🤖 AI Summary
This work addresses the challenges of unstable convergence and limited generalization in unsupervised neural operators for solving partial differential equations (PDEs). To this end, the authors propose PhIS-FNO, a method built upon the Fourier Neural Operator (FNO) framework that incorporates a Hermite spline kernel and a multi-stage curriculum-based physics-informed constraint mechanism. This mechanism progressively enforces boundary conditions and interior residual losses, complemented by an optimizer reinitialization strategy. Remarkably, PhIS-FNO achieves accuracy comparable to fully supervised learning on multiple standard PDE benchmarks while requiring only narrow-band boundary labels, thereby significantly enhancing both the stability and generalization capability of unsupervised training.
📝 Abstract
Solving partial differential equations remains a central challenge in scientific machine learning. Neural operators offer a promising route by learning mappings between function spaces and enabling resolution-independent inference, yet they typically require supervised data. Physics-informed neural networks address this limitation through unsupervised training with physical constraints but often suffer from unstable convergence and limited generalization capability. To overcome these issues, we introduce a multi-stage physics-informed training strategy that achieves convergence by progressively enforcing boundary conditions in the loss landscape and subsequently incorporating interior residuals.
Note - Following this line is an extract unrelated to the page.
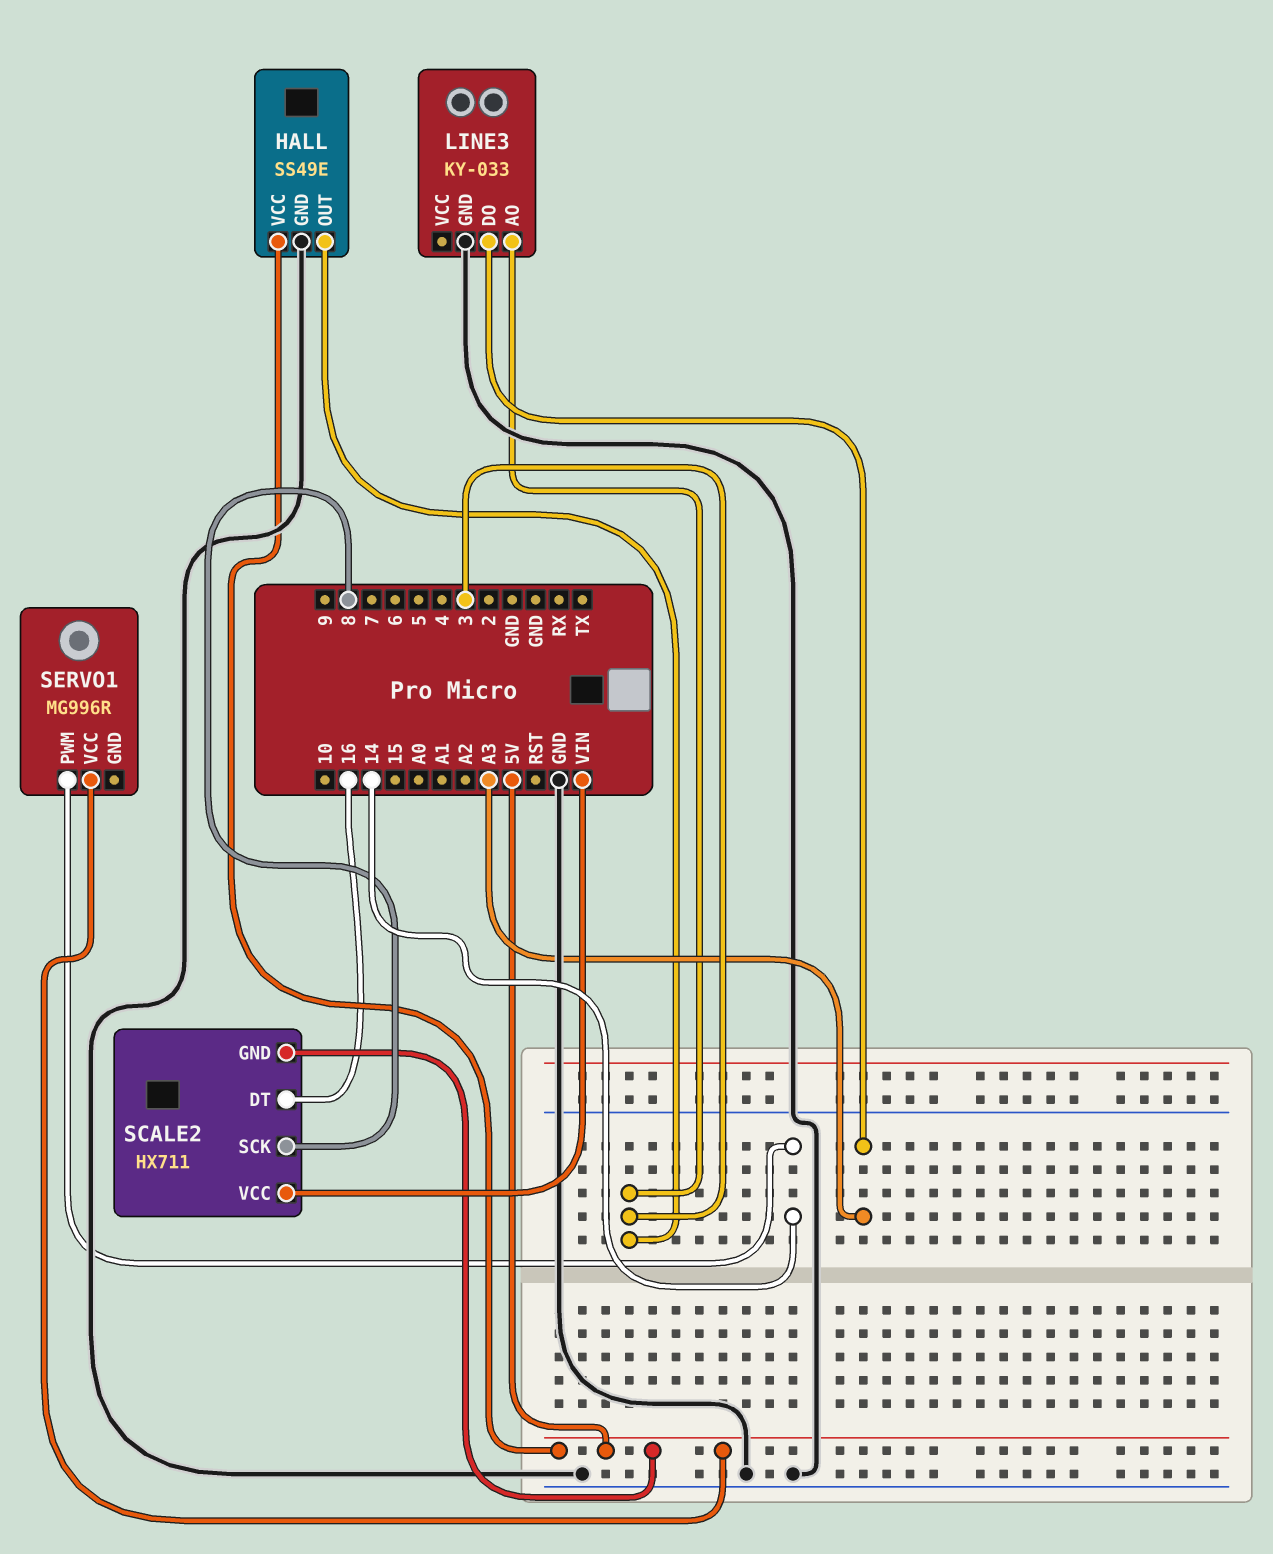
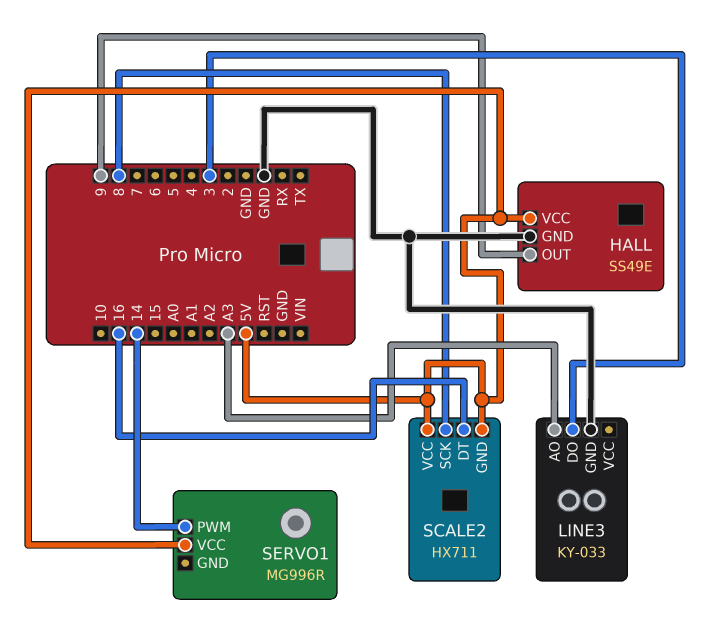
HALL pin OUT: 3 -> 9
LINE3 pin AO: 3 -> A3
LINE3 pin DO: A3 -> 3
SCALE2 pin VCC: VIN -> 5V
At each stage the optimizer is re-initialized, acting as a continuation mechanism that restores stability and prevents gradient stagnation. We further propose the Physics-Informed Spline Fourier Neural Operator (PhIS-FNO), combining Fourier layers with Hermite spline kernels for smooth residual evaluation. Across canonical benchmarks, PhIS-FNO attains a level of accuracy comparable to that of supervised learning, using labeled information only along a narrow boundary region, establishing staged, spline-based optimization as a robust paradigm for physics-informed operator learning.